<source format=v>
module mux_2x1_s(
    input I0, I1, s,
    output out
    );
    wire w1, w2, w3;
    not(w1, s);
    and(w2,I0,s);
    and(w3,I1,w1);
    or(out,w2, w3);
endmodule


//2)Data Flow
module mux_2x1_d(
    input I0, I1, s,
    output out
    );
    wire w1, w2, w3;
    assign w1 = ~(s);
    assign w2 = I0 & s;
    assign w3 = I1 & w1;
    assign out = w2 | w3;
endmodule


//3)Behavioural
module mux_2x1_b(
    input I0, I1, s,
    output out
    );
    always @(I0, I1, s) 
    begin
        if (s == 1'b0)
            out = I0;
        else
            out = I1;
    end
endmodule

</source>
==
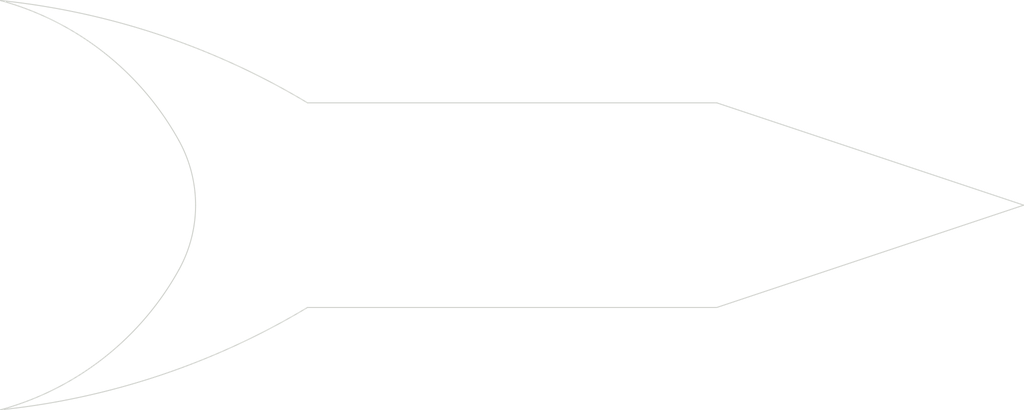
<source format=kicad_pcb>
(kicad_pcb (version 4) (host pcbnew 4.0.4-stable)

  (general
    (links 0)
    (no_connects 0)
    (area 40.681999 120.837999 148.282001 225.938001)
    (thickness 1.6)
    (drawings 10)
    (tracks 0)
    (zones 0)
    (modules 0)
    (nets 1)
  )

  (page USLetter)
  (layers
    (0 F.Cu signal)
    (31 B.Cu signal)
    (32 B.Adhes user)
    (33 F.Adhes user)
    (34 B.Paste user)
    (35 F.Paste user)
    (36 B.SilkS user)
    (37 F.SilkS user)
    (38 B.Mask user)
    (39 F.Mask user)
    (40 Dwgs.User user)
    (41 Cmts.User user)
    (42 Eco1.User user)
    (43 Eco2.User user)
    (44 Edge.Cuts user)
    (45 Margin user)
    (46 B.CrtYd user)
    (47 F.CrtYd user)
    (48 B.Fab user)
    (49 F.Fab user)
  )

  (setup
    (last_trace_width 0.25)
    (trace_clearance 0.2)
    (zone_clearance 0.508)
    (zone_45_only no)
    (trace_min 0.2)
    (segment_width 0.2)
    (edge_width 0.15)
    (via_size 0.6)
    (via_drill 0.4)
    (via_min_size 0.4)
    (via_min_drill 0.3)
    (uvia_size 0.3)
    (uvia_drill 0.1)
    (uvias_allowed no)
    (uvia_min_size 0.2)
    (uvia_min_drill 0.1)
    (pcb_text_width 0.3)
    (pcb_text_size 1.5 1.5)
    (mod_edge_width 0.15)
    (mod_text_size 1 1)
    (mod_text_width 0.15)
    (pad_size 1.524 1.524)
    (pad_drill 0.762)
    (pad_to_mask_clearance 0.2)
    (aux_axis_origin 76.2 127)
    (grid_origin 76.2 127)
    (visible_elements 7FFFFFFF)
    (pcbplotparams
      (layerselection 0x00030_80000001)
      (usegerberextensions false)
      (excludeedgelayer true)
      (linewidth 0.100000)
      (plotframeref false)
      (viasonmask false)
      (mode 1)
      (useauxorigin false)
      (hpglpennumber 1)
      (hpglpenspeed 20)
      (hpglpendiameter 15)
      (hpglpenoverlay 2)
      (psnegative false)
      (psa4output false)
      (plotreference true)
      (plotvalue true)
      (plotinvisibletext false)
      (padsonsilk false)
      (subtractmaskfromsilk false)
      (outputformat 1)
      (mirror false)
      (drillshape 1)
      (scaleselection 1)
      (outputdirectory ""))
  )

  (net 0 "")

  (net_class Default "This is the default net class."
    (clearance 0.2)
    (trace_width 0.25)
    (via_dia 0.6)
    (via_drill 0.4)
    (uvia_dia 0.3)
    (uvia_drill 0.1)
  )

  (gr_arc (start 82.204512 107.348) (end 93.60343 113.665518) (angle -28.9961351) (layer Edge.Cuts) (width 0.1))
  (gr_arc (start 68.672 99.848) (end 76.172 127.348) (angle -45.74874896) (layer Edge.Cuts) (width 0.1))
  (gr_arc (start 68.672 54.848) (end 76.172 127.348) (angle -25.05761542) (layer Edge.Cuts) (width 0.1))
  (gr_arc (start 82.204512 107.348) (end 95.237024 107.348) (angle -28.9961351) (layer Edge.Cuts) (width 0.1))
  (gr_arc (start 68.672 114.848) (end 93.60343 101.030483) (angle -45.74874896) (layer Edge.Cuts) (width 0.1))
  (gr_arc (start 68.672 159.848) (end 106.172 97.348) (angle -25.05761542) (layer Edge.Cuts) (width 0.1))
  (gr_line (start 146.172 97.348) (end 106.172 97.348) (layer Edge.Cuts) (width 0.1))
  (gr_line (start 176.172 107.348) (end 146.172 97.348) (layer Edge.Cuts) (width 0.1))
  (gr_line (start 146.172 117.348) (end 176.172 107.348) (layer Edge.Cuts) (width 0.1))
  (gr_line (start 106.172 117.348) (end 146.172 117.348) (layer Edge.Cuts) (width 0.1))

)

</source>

# Action item
Could you set down, word for word, only the lines above from the line with "(0 F.Cu signal)" to the line with "(43 Eco2.User user)", including both?

# Exercise solution
    (0 F.Cu signal)
    (31 B.Cu signal)
    (32 B.Adhes user)
    (33 F.Adhes user)
    (34 B.Paste user)
    (35 F.Paste user)
    (36 B.SilkS user)
    (37 F.SilkS user)
    (38 B.Mask user)
    (39 F.Mask user)
    (40 Dwgs.User user)
    (41 Cmts.User user)
    (42 Eco1.User user)
    (43 Eco2.User user)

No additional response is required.